When running the command:

uv pip install mypkg --exclude-newer 2024-05-01T00:00:00Z

uv creates a Timestamp from 2024-05-01T00:00:00Z and applies the logic above to every cached distribution. Wheels created before this date are considered fresh and reused; those created after are re-downloaded.

Summary

  • CacheInfo stores optional timestamps in JSON files alongside cached artifacts, tracking when each entry was created.
  • Timestamp wraps SystemTime to provide RFC 3339 parsing and millisecond comparisons used in freshness checks.
  • is_fresh compares the cached timestamp against a reference timestamp, returning true only when the cache entry is newer than or equal to the reference.
  • CLI integration allows users to specify reference timestamps via --exclude-newer or force invalidation with --refresh.
  • Resolver integration applies these checks during package resolution in version_map.rs and distribution retrieval in distribution_database.rs.

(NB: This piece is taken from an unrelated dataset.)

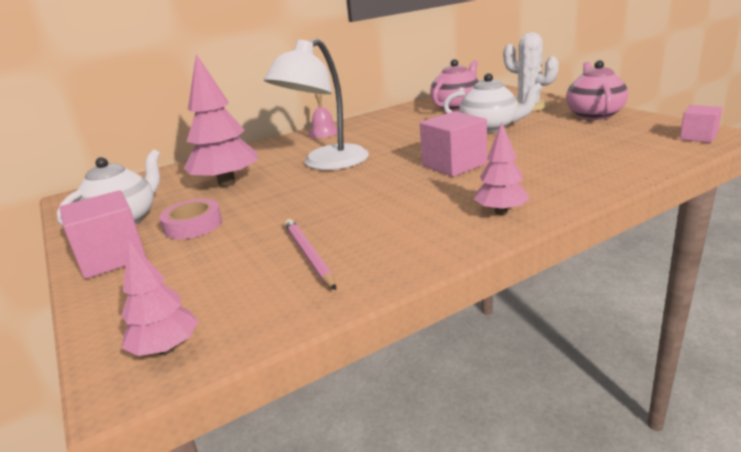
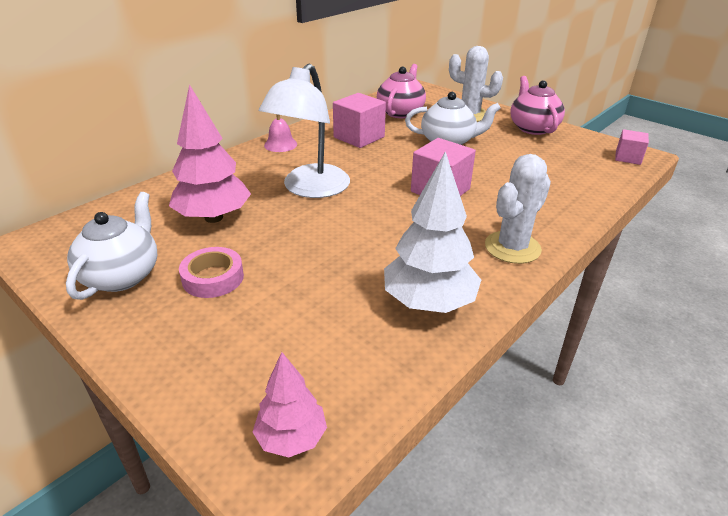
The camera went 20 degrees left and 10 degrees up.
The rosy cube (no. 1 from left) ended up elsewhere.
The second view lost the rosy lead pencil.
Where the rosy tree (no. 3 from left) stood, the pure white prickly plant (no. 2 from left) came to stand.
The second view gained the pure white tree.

Frequently Asked Questions

What happens when a cache entry is considered stale?

When CacheInfo::is_fresh returns false, uv treats the cached artifact as invalid. The resolver ignores the stale entry and proceeds to download or build a fresh version from the package index. The old cache files are typically overwritten or removed during this process, ensuring that subsequent operations use the newly fetched artifact with updated metadata.

How does the --exclude-newer flag interact with cache freshness?

The --exclude-newer flag accepts an RFC 3339 timestamp that uv parses into a Timestamp instance using Timestamp::from_rfc3339. This value serves as the reference timestamp passed to CacheInfo::is_fresh. During resolution, uv excludes any package versions with an upload_time greater than or equal to this threshold, effectively treating newer cached entries as stale and preventing their use.

What is the difference between the Refresh flag and timestamp-based freshness?

The --refresh flag operates independently of timestamp comparisons. When enabled, it sets a Refresh flag in the settings that instructs the resolver to ignore all existing CacheInfo metadata, effectively treating every cache entry as stale regardless of its timestamp. In contrast, timestamp-based freshness checking uses CacheInfo::is_fresh to selectively invalidate entries based on their creation time relative to a reference timestamp, allowing older valid entries to be reused.

Where is the CacheInfo JSON stored on disk?

CacheInfo metadata is persisted in JSON files stored alongside the cached artifacts in uv's cache directory. When uv downloads a wheel or builds a distribution, it writes a JSON file (e.g., wheel-<hash>.json) containing the timestamp field to the same directory as the artifact. The DistributionDatabase in crates/uv-distribution/src/distribution_database.rs handles these read and write operations, while CacheInfo::from_path reconstructs the metadata from these JSON files during cache lookups.